O’Neil explained that, historically, substance-use services focused on two areas: primary prevention in which delaying the onset of substance use is the focus and then treatment of those with serious substance-abuse disorders.
“It focuses initially on trying to stop use before it starts, or at least delaying its onset, and then it sort of disappears and then waits until people are chronically or acutely ill with a substance-use disorder,” he said.
In addition, O’Neil said, a traditional model focuses services on those who have a diagnosed substance-use problem, versus those who do not meet the criteria for having a substance-use disorder. As a result, those who do not fit the criteria of being alcohol dependent receive no intervention.
“What we have said is that you are either substance dependent, or you are not. You have a problem or do not,” he said.
The problem with this model is that about 25% of the population is not alcohol dependent but drinks excess amounts and suffer from related problems, O’ Neil explained. These individuals are not reached with intervention messages, and many do not know they are at risk.

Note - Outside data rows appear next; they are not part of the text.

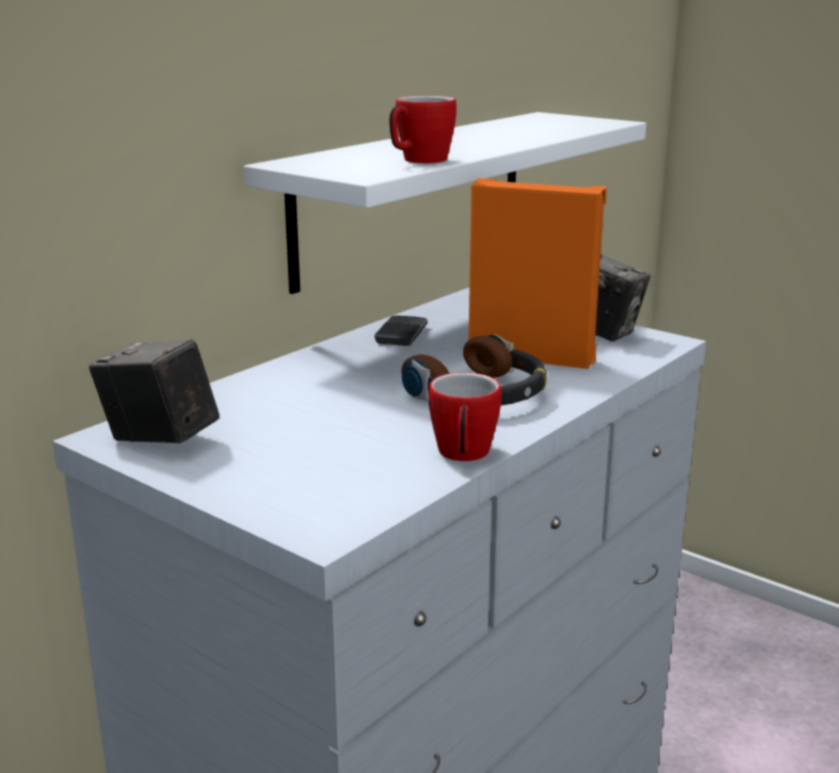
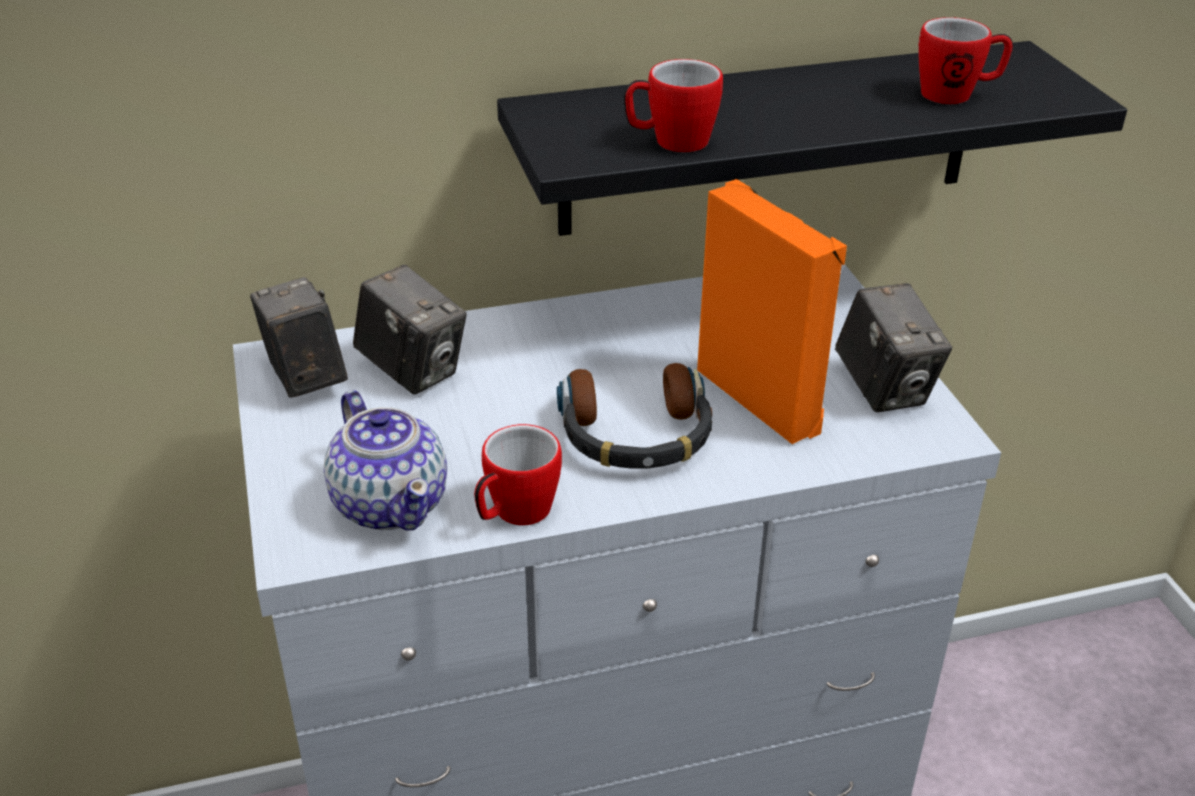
camera: 35 degrees right, 15 degrees up
white shelf [244,112,646,294] -> black shelf [497,41,1127,236]
phone [374,316,428,346] -> none
none -> teapot [324,390,447,530]
none -> camera [353,265,467,394]
none -> mug [918,17,1013,104]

The SBIRT model provides a way of reaching all types of drinkers with an intervention, he added.
While making sure no segment of the population is overlooked in alcohol screening is crucial, how that screening is administered also appears to be important, according to Katharine Bradley, MD, MPH. She said at the webinar that, since 2006, the VA has required use of the Audit C questionnaire, which asks three questions:
• How often did you have a drink containing alcohol in the past year?
• How many drinks did you have on a typical day when you were drinking in the past year?

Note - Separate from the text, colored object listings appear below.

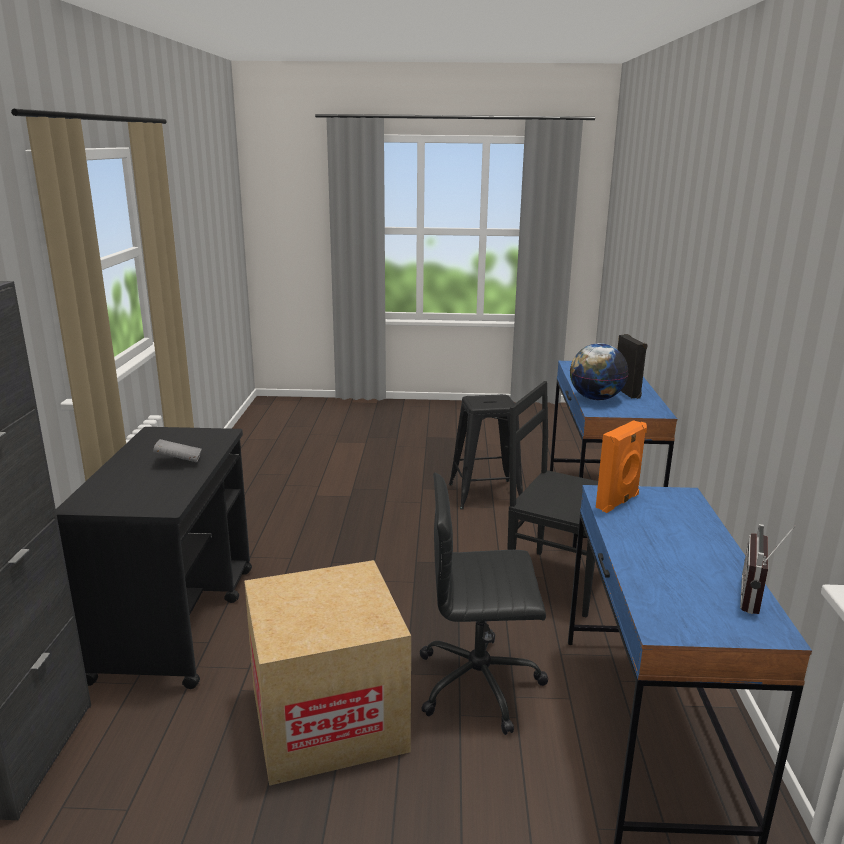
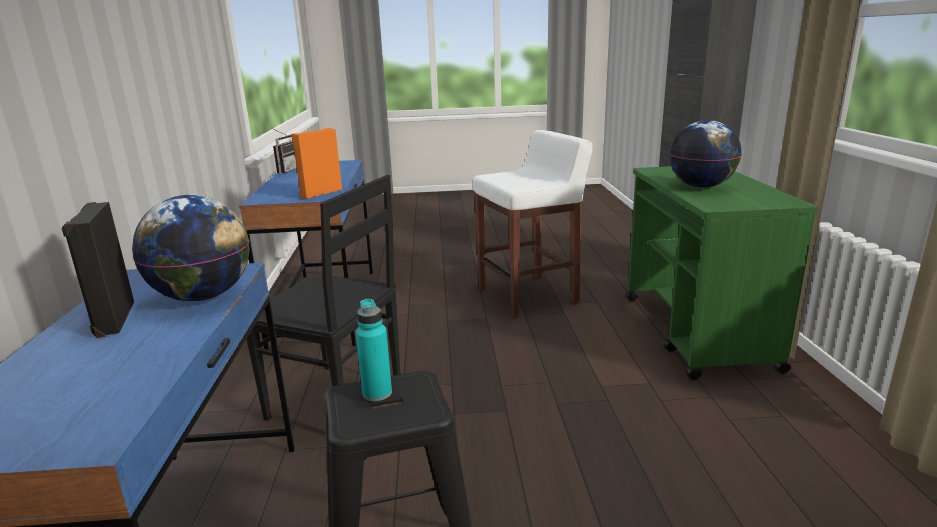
camera: 175 degrees right, 0 degrees up
black cart [56,427,252,689] -> green cart [626,166,819,380]
grey book [153,439,202,462] -> globe [670,120,741,188]
cardboard box [244,560,411,786] -> white stool [473,130,593,318]
black office chair [420,472,548,735] -> none
none -> turquoise bottle [356,299,392,401]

• How often did you have six or more drinks on one occasion in the past year?
Bradley said a national study at the VA comparing Audit C screening by providers, versus on the VA’s patient satisfaction survey, found that 61% of patients who screened positive on the alcohol screening through the survey were negative when screened as part of clinical care in the VA.
That led to a further study examining how the Audit C was being used by clinicians in VA at nine sites. What the researchers found was that “screening was happening in all kinds of ways,” she said.
The researchers found that there appears to be discomfort on the part of clinicians to “not own” the questions, Bradley said.
“For instance, rather than asking them straightforward, they would say, ‘VA has some questions for you,’ or ‘This is a reminder we have to ask,’ or ‘They want to know about your alcohol use.’ So one of the things was this disowning the process of alcohol screening,” she said.
Bradley also noted that responses were sometimes presumed by interviewers, if the patients’ response did not fit the written options, or the questions were not asked verbatim. “These were all clinicians trying to do the right thing, but they didn’t understand. … So, it is very essential to not just train primary-care providers in screening and brief intervention, but, if their medical assistants or health techs or nurses are doing screening, it is essential that everybody understands the rationale behind it,” she said.
Best practices also were observed during screening, the study showed.
“We concluded that the best is if you can give the patient a private way to answer the questions themselves,” she said. “We observed clinics that were using paper-based screening. It can be mailed prior to the appointment; it can be self-administered in the waiting room. Another is a laminated questionnaire that, during intake and blood-pressure intake, can be handed to the patient. The patient can tell [the clinician] the number of the response for [the questions].”